SKB Bertentangan Dengan Konstitusi

Jakarta – Sejumlah LSM pegiat Hak Asasi Manusia (HAM) menilai Surat Keputusan Bersama tiga Menteri terkait Ahmadiyah melanggar konstitusi. SKB ini juga dinilai sangat multitafsir dan bisa menimbulkan konflik baru.

Pendapat itu disampaikan dalam jumpa pers bersama sejumlah LSM, seperti Kontras, Demos, HRWG, KRHN dan lainnya di kantor Kontras, Jl Borobudur, Menteng, Jakarta Pusat, Selasa (10/6/2008).

“SKB 3 menteri secara konstitusi tidak mengikat kepada masyarakat luas, karena dalam UU tidak mengatur soal SKB,” kata Koordinator Kontras Usman Hamid.
Oleh sebab itu, lanjut Usman, SKB tersebut bertentangan dengan konstitusi UUD. Selain itu, kebijakan yang dikeluarkan melalui SKB ini tidak akan bisa mengendalikan terjadinya aksi kekerasan.

Menurut Usman, selain melanggar UUD 1945, SKB juga melanggar UU No 12/2005 tentang Pengesahan Konvenan Hak-hak Sipil dan Politik. “Terbitnya SKB bisa dilihat sebagai produk dari proses tawar menawar politik pemerintah dalam menyikapi tuntutan pembubaran Ahmadiyah. Seharusnya pemerintah tegas untuk pisahkan proses hukum atas aksi kekerasan di Monas dengan mengeluarkan kebijakan terhadap Ahmadiyah,” ujarnya.

Usman juga mengatakan, dasar hukum penerbitan SKB yaitu UU No 1 PNPS 1965 tidak lagi relevan. Sebab, produk UU itu merupakan produk otoritarianisme yang bersemangat mengekang kebebasan beragama.
“Sementara SKB sendiri tak dikenal dalam atau urutan perundang-undang yang berlaku dalam UU No 10/2004,” lanjutnya.
Sementara itu, mantan anggota Komnas HAM MM Billah menyatakan, ada catatan keluarnya SKB. Isinya yang meliuk-liuk, tidak jelas, sehingga bisa menimbulkan penafsiran yang berbeda-beda. “Dan ini bisa jadi perebutan penafsiran dan bisa mengarah pada konflik fisik atas konflik penafsiran ini,” ungkapnya.

Untuk itu, Billah menegaskan, seharusnya SKB tidak dikeluarkan.

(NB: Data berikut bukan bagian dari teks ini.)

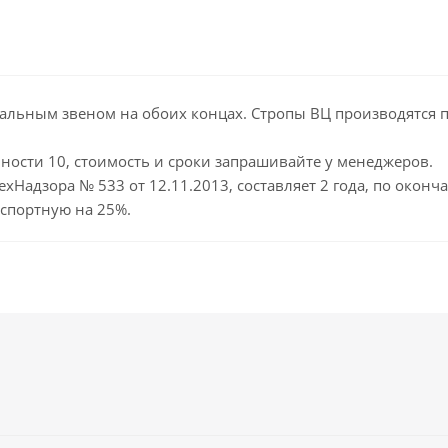
вальным звеном на обоих концах. Стропы ВЦ производятся по
ости 10, стоимость и сроки запрашивайте у менеджеров.
ехНадзора № 533 от 12.11.2013, составляет 2 года, по окон
спортную на 25%.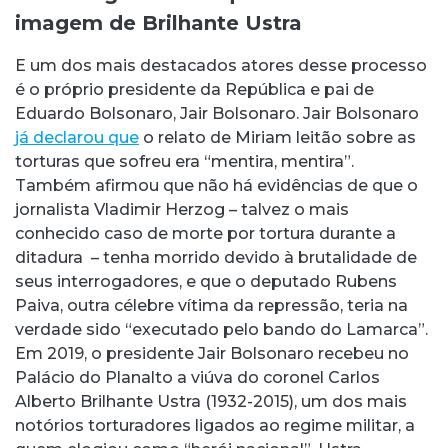
imagem de Brilhante Ustra
E um dos mais destacados atores desse processo
é o próprio presidente da República e pai de
Eduardo Bolsonaro, Jair Bolsonaro. Jair Bolsonaro
já declarou que
o relato de Miriam leitão sobre as
torturas que sofreu era “mentira, mentira”.
Também afirmou que não há evidências de que o
jornalista Vladimir Herzog – talvez o mais
conhecido caso de morte por tortura durante a
ditadura – tenha morrido devido à brutalidade de
seus interrogadores, e que o deputado Rubens
Paiva, outra célebre vítima da repressão, teria na
verdade sido “executado pelo bando do Lamarca”.
Em 2019, o presidente Jair Bolsonaro recebeu no
Palácio do Planalto a viúva do coronel Carlos
Alberto Brilhante Ustra (1932-2015), um dos mais
notórios torturadores ligados ao regime militar, a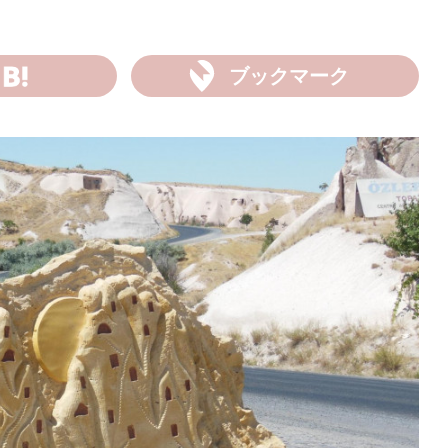
ブックマーク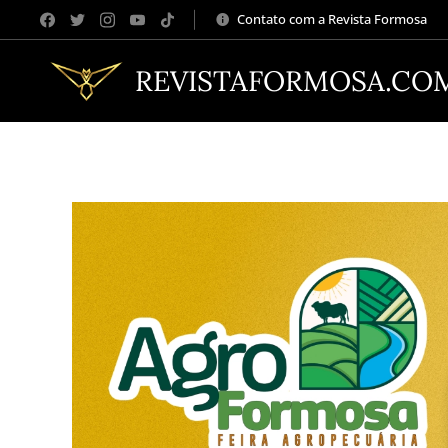
Contato com a Revista Formosa
REVISTAFORMOSA.CO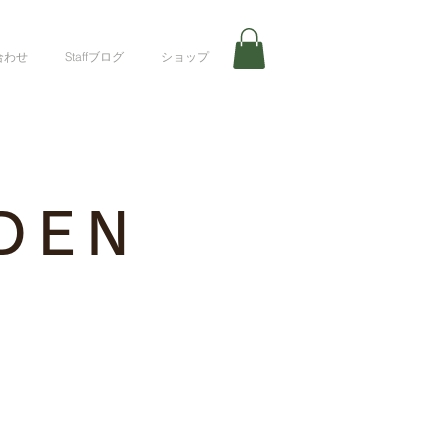
合わせ
Staffブログ
ショップ
DEN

Dari sisi HAM dan politik HAM serta instrumen internasional disebutkan bahwa agama merupakan hak individu yang melekat dan tidak bisa ditangguhkan oleh siapa dan apappun.

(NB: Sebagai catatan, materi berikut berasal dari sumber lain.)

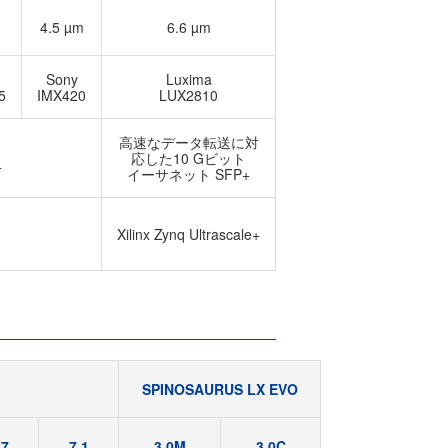
4.5 µm
6.6 µm
Sony
Luxima
5
IMX420
LUX2810
高速なデータ転送に対
応した10 Gビット
+
イーサネット SFP+
Xilinx Zynq Ultrascale+
SPINOSAURUS LX EVO
.7
7.1
3.0M
3.0C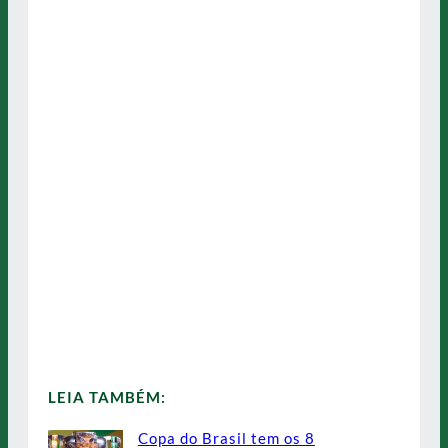
LEIA TAMBÉM:
Copa do Brasil tem os 8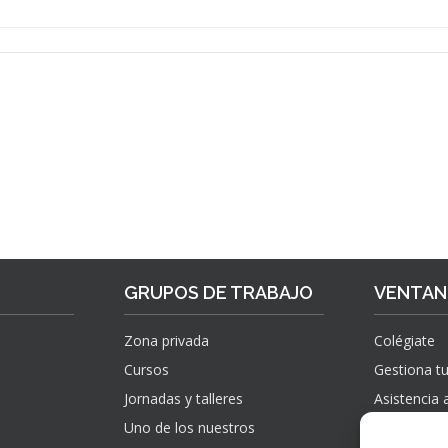
GRUPOS DE TRABAJO
VENTANI
Zona privada
Colégiate
Cursos
Gestiona tu
Jornadas y talleres
Asistencia 
Uno de los nuestros
Sugerencias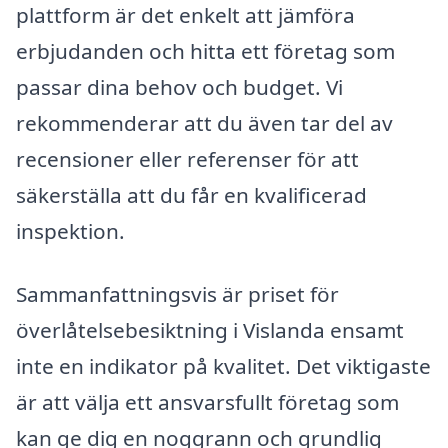
plattform är det enkelt att jämföra
erbjudanden och hitta ett företag som
passar dina behov och budget. Vi
rekommenderar att du även tar del av
recensioner eller referenser för att
säkerställa att du får en kvalificerad
inspektion.
Sammanfattningsvis är priset för
överlåtelsebesiktning i Vislanda ensamt
inte en indikator på kvalitet. Det viktigaste
är att välja ett ansvarsfullt företag som
kan ge dig en noggrann och grundlig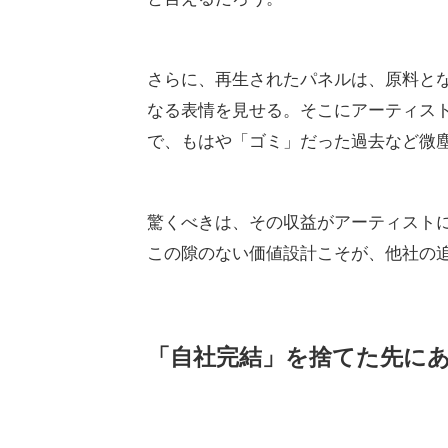
さらに、再生されたパネルは、原料と
なる表情を見せる。そこにアーティス
で、もはや「ゴミ」だった過去など微
驚くべきは、その収益がアーティスト
この隙のない価値設計こそが、他社の
「自社完結」を捨てた先に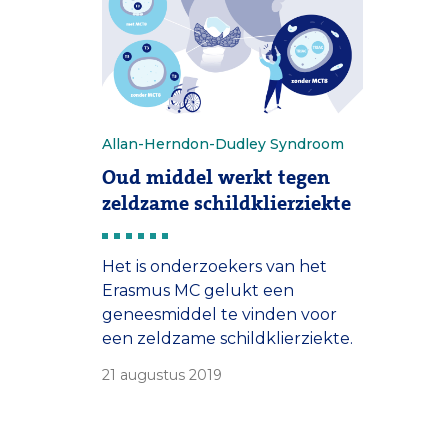
dashboard met 54 knoppen.
Draai er aan 1, en alle andere
knoppen komen in beweging.’
Allan-Herndon-Dudley Syndroom
Oud middel werkt tegen
zeldzame schildklierziekte
Het is onderzoekers van het
Erasmus MC gelukt een
geneesmiddel te vinden voor
een zeldzame schildklierziekte.
Dat middel is mogelijk volgend
21 augustus 2019
jaar al beschikbaar voor
patiënten.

“Yang minoritas dan mayoritas punya hak yang sama, tapi soal keyakinan agama dan pendapat tidak bisa dipaksakan, nah itu diatur. Kalau mau SKB itu adil, mayoritas agama tidak boleh paksakan ideologi dan tafsir agamanya kepada kelompok lain. Jadi SKB melanggar fairness,” imbuhnya.

Hal senada juga diungkapkan Thamrin Amal Tamagola bahwa tidak tertutup kemungkinan di kemudian dari pemikiran kritis seseorang pun akan dibekukan.